Your task:
Transcribe the line containing "results according to 2" and every line after it, exactly, through the end of the records.

Records excerpted from a collection
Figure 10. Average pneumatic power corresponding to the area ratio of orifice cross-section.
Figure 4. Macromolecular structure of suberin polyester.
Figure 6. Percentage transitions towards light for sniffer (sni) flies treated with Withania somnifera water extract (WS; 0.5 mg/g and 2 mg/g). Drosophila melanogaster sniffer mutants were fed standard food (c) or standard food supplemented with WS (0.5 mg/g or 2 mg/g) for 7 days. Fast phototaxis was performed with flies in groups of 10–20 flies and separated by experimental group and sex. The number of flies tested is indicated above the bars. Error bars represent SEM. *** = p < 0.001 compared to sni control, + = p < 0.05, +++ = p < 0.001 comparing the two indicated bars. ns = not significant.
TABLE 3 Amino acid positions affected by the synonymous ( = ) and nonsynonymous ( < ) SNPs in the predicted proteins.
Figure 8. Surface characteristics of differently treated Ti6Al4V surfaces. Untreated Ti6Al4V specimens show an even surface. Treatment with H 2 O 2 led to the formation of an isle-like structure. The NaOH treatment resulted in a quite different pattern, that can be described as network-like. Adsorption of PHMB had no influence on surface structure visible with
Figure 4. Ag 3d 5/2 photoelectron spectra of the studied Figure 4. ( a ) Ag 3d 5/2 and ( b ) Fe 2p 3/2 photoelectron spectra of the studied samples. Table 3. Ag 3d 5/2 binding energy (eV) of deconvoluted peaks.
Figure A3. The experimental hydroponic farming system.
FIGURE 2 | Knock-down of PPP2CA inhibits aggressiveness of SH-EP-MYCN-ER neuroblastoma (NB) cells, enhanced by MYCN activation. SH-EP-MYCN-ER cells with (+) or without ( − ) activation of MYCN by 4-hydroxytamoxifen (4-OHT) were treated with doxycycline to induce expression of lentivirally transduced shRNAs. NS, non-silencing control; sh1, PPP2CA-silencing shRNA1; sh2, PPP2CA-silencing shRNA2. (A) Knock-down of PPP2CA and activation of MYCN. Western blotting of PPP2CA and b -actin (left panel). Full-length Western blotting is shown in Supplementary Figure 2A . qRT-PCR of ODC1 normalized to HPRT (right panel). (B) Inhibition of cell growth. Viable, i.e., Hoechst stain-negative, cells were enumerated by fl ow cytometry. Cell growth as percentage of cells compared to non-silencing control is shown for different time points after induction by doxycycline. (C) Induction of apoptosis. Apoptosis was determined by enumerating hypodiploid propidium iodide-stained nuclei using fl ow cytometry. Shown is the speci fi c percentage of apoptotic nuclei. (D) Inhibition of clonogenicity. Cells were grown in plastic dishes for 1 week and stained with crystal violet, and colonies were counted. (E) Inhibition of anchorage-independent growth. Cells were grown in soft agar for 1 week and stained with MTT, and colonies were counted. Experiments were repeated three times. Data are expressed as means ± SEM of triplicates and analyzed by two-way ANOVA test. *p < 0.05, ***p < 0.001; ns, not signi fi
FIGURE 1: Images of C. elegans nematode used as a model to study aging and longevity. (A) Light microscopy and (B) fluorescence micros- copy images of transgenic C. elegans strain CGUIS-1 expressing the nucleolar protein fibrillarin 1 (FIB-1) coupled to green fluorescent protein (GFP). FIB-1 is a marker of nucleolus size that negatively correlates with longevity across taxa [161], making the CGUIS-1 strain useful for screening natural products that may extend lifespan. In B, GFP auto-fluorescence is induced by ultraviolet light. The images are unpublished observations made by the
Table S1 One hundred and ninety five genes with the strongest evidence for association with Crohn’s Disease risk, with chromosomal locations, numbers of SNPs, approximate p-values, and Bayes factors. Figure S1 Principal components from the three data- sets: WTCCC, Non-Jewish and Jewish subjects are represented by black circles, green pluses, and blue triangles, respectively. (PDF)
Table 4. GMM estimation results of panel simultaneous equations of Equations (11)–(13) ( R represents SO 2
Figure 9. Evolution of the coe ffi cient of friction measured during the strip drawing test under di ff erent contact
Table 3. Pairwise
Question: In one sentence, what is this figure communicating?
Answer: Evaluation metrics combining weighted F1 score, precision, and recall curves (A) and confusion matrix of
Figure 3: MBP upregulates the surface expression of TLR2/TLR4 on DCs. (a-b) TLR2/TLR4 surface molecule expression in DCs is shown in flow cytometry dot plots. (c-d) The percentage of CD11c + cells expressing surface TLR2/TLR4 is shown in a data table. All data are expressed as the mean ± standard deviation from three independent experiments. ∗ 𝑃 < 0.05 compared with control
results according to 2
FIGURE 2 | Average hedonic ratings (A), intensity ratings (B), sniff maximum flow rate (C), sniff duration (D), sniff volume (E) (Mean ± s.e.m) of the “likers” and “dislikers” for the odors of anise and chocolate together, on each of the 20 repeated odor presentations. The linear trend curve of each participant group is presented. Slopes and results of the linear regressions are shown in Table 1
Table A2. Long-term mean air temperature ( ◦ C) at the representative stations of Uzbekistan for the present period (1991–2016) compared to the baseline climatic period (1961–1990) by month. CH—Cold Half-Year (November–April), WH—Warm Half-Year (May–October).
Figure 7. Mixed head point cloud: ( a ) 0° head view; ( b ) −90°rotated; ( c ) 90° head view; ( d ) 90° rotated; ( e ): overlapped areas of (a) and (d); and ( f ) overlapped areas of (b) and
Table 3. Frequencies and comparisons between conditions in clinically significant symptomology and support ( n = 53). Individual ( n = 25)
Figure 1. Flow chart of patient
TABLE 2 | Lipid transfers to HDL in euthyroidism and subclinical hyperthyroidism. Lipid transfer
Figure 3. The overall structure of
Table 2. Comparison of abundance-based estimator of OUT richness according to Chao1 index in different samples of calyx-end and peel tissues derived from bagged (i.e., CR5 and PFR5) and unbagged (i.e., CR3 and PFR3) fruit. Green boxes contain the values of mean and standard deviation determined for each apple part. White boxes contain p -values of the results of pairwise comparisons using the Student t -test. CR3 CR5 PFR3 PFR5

Exercise result:
results according to 2
FIGURE 2 | Average hedonic ratings (A), intensity ratings (B), sniff maximum flow rate (C), sniff duration (D), sniff volume (E) (Mean ± s.e.m) of the “likers” and “dislikers” for the odors of anise and chocolate together, on each of the 20 repeated odor presentations. The linear trend curve of each participant group is presented. Slopes and results of the linear regressions are shown in Table 1
Table A2. Long-term mean air temperature ( ◦ C) at the representative stations of Uzbekistan for the present period (1991–2016) compared to the baseline climatic period (1961–1990) by month. CH—Cold Half-Year (November–April), WH—Warm Half-Year (May–October).
Figure 7. Mixed head point cloud: ( a ) 0° head view; ( b ) −90°rotated; ( c ) 90° head view; ( d ) 90° rotated; ( e ): overlapped areas of (a) and (d); and ( f ) overlapped areas of (b) and
Table 3. Frequencies and comparisons between conditions in clinically significant symptomology and support ( n = 53). Individual ( n = 25)
Figure 1. Flow chart of patient
TABLE 2 | Lipid transfers to HDL in euthyroidism and subclinical hyperthyroidism. Lipid transfer
Figure 3. The overall structure of
Table 2. Comparison of abundance-based estimator of OUT richness according to Chao1 index in different samples of calyx-end and peel tissues derived from bagged (i.e., CR5 and PFR5) and unbagged (i.e., CR3 and PFR3) fruit. Green boxes contain the values of mean and standard deviation determined for each apple part. White boxes contain p -values of the results of pairwise comparisons using the Student t -test. CR3 CR5 PFR3 PFR5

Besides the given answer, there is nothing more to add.